== Segment start ==

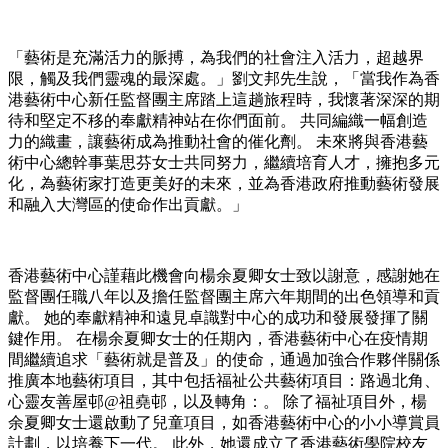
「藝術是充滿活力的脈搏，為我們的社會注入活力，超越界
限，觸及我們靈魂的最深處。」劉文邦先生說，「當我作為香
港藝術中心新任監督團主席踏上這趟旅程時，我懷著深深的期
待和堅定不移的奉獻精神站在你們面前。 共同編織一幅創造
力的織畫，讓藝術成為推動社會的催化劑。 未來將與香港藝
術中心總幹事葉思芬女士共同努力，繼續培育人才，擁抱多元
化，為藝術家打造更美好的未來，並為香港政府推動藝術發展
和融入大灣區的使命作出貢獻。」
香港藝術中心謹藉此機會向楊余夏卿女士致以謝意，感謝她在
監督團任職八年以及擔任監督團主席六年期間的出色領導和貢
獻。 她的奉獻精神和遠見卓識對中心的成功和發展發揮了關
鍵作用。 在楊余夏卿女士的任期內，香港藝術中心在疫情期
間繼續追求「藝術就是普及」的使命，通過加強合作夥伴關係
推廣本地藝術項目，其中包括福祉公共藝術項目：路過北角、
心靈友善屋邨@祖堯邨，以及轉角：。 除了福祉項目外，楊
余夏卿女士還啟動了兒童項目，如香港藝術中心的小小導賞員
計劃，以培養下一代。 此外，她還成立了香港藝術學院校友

== Segment end ==
== Segment start ==

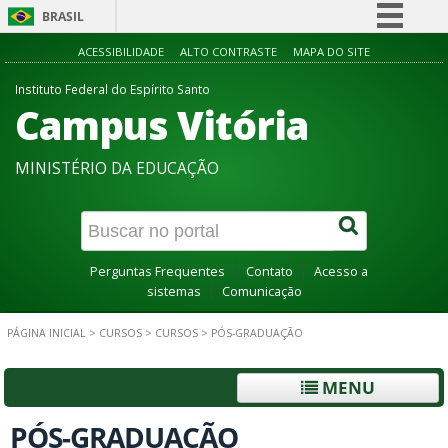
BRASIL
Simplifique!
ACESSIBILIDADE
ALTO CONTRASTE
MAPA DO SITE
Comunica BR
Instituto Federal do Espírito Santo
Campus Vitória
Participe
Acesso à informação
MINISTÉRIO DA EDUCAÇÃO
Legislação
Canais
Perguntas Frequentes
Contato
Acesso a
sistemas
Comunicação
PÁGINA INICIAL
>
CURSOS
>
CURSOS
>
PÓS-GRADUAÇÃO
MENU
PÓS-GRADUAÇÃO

== Segment end ==

# [Problem]
Look above for the line holding "術中心總幹事葉思芬女士共同努力，繼續培育人才，擁抱多元". Print it and every line after it, exactly, through the line holding "計劃，以培養下一代。 此外，她還成立了香港藝術學院校友".

# [Answer to this problem]
術中心總幹事葉思芬女士共同努力，繼續培育人才，擁抱多元
化，為藝術家打造更美好的未來，並為香港政府推動藝術發展
和融入大灣區的使命作出貢獻。」
香港藝術中心謹藉此機會向楊余夏卿女士致以謝意，感謝她在
監督團任職八年以及擔任監督團主席六年期間的出色領導和貢
獻。 她的奉獻精神和遠見卓識對中心的成功和發展發揮了關
鍵作用。 在楊余夏卿女士的任期內，香港藝術中心在疫情期
間繼續追求「藝術就是普及」的使命，通過加強合作夥伴關係
推廣本地藝術項目，其中包括福祉公共藝術項目：路過北角、
心靈友善屋邨@祖堯邨，以及轉角：。 除了福祉項目外，楊
余夏卿女士還啟動了兒童項目，如香港藝術中心的小小導賞員
計劃，以培養下一代。 此外，她還成立了香港藝術學院校友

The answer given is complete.